Observability
trstctl's serving control plane is instrumented so an operator can answer "is it healthy, and if not, where does it hurt" from telemetry alone (B6). Every request is traced, counted, and access-logged, and the real dependencies are health- and readiness-probed.
Endpoints
| Path | Purpose | Auth |
|---|---|---|
/healthz |
Liveness — the process is up and the signer (if configured) is reachable. | none |
/readyz |
Readiness — probes the real dependencies (PostgreSQL, NATS JetStream, the signer). Returns 200 when all are up, 503 with a per-dependency body when any is down. | none |
/metrics |
Prometheus metrics in the text exposition format. | none |
/readyz is what a Kubernetes readiness probe should target: when a dependency
drops, readiness flips to 503 and the pod is removed from rotation, while
/healthz (liveness) stays green so the pod is not killed for a transient
dependency blip.
curl -fksS https://localhost:8443/readyz # {"status":"ok","checks":{"db":"ok","nats":"ok","signer":"ok"}}
curl -fksS https://localhost:8443/metrics # # TYPE trstctl_http_requests_total counter ...
Metrics
The control plane emits, at minimum:
trstctl_http_requests_total{method,route,code}— a counter of HTTP requests by method, normalized route, and status code.trstctl_http_request_duration_seconds{method,route}— a latency histogram (with_bucket,_sum,_count).trstctl_signer_up—1when the out-of-process signer is healthy, else0.trstctl_signer_restarts_total— cumulative relaunches of the signer child by the supervisor.

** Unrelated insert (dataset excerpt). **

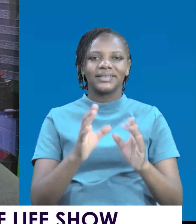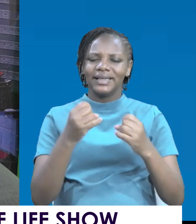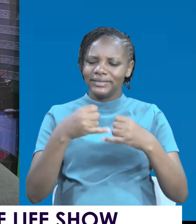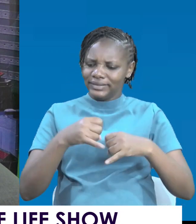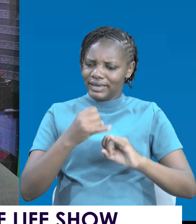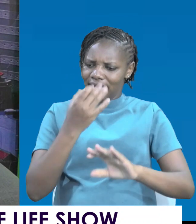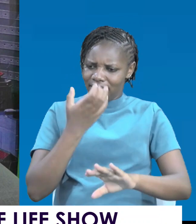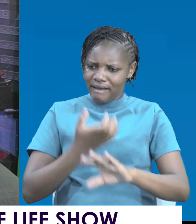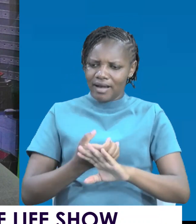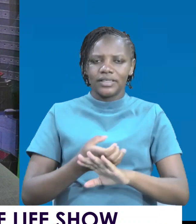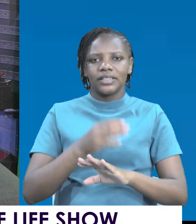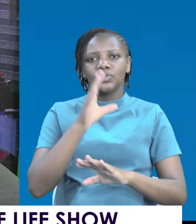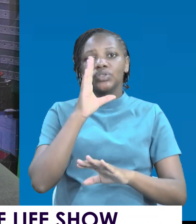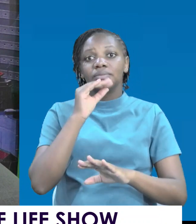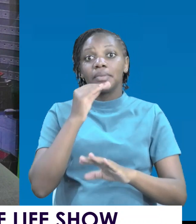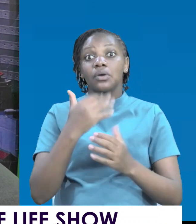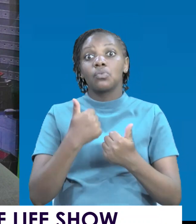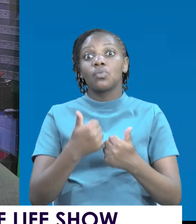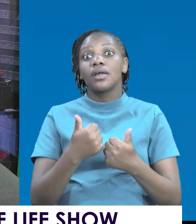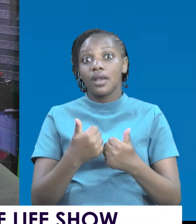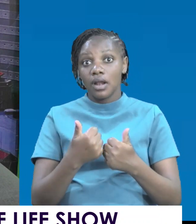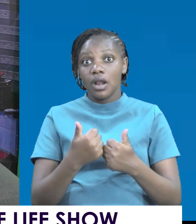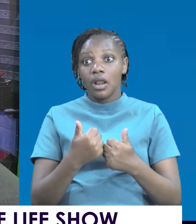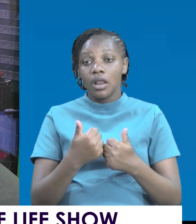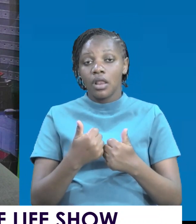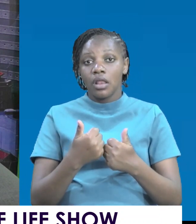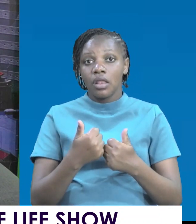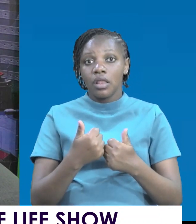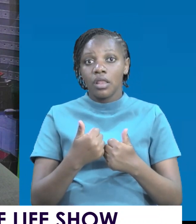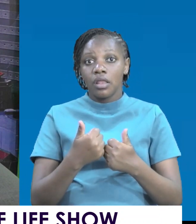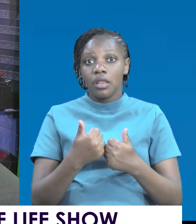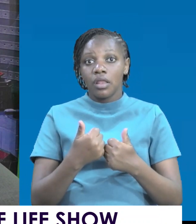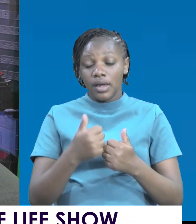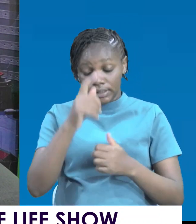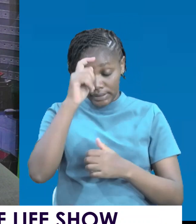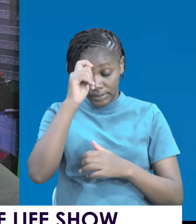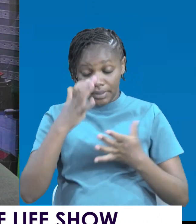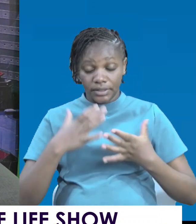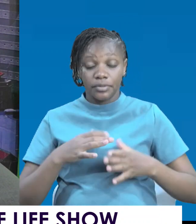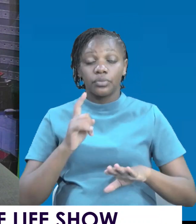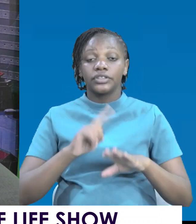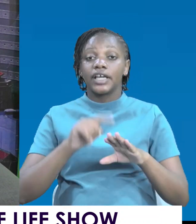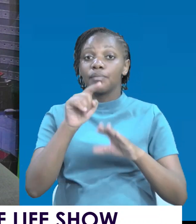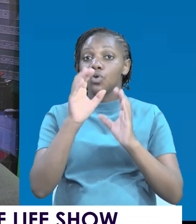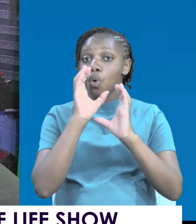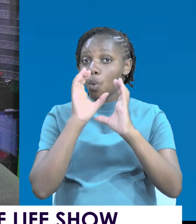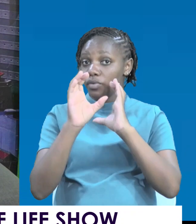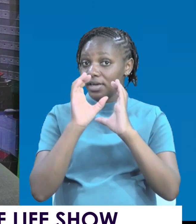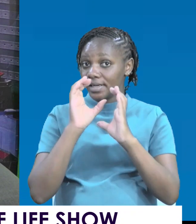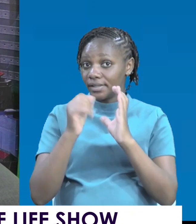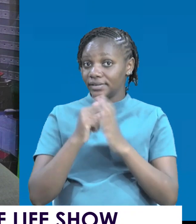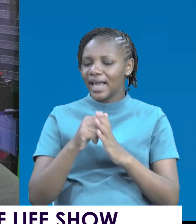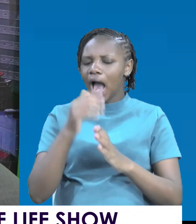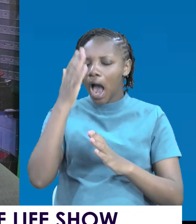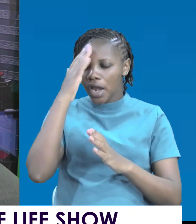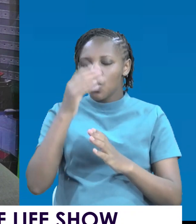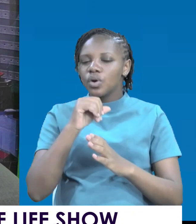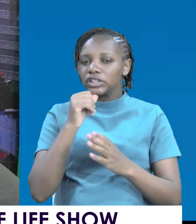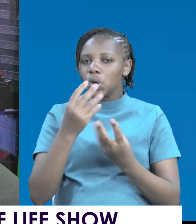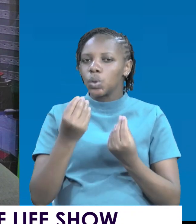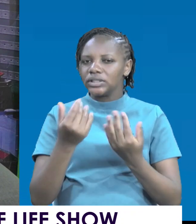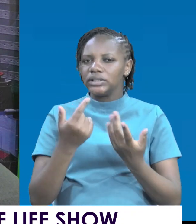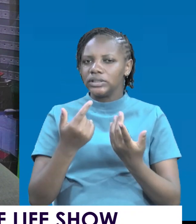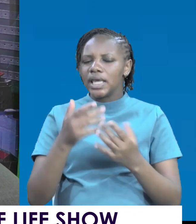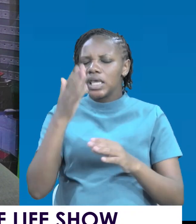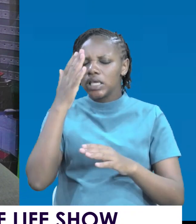tame your tongue as a leader. Try hard. It is not easy. It is a difficult task. But as I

The signer is a separate, HTTP-less process (AN-4), so it cannot expose its own
/metrics; the control plane samples its health and restart count on a fixed
cadence and publishes them on the same registry as everything else. The sampler is
a background worker that stops cleanly on shutdown.
Routes are normalized — opaque path segments (UUIDs, long hex ids, numeric
ids) are collapsed to :id — so per-id paths do not explode label cardinality and
no identifier leaks into a label.
Scrape it with the example config in
deploy/observability/prometheus.example.yml.
Tracing
Every request is part of a distributed trace using the W3C Trace Context standard, so it interoperates with OpenTelemetry/Jaeger collectors on the wire:
- An inbound
traceparentheader is continued; otherwise a new trace starts. - The trace id is returned on the response
traceparentheader and included in the structured access log, so a request is correlatable end to end. - The trace spans subsystems: the readiness probes for PostgreSQL, NATS, and the signer run as child spans of the request, so one trace shows where time goes across dependencies.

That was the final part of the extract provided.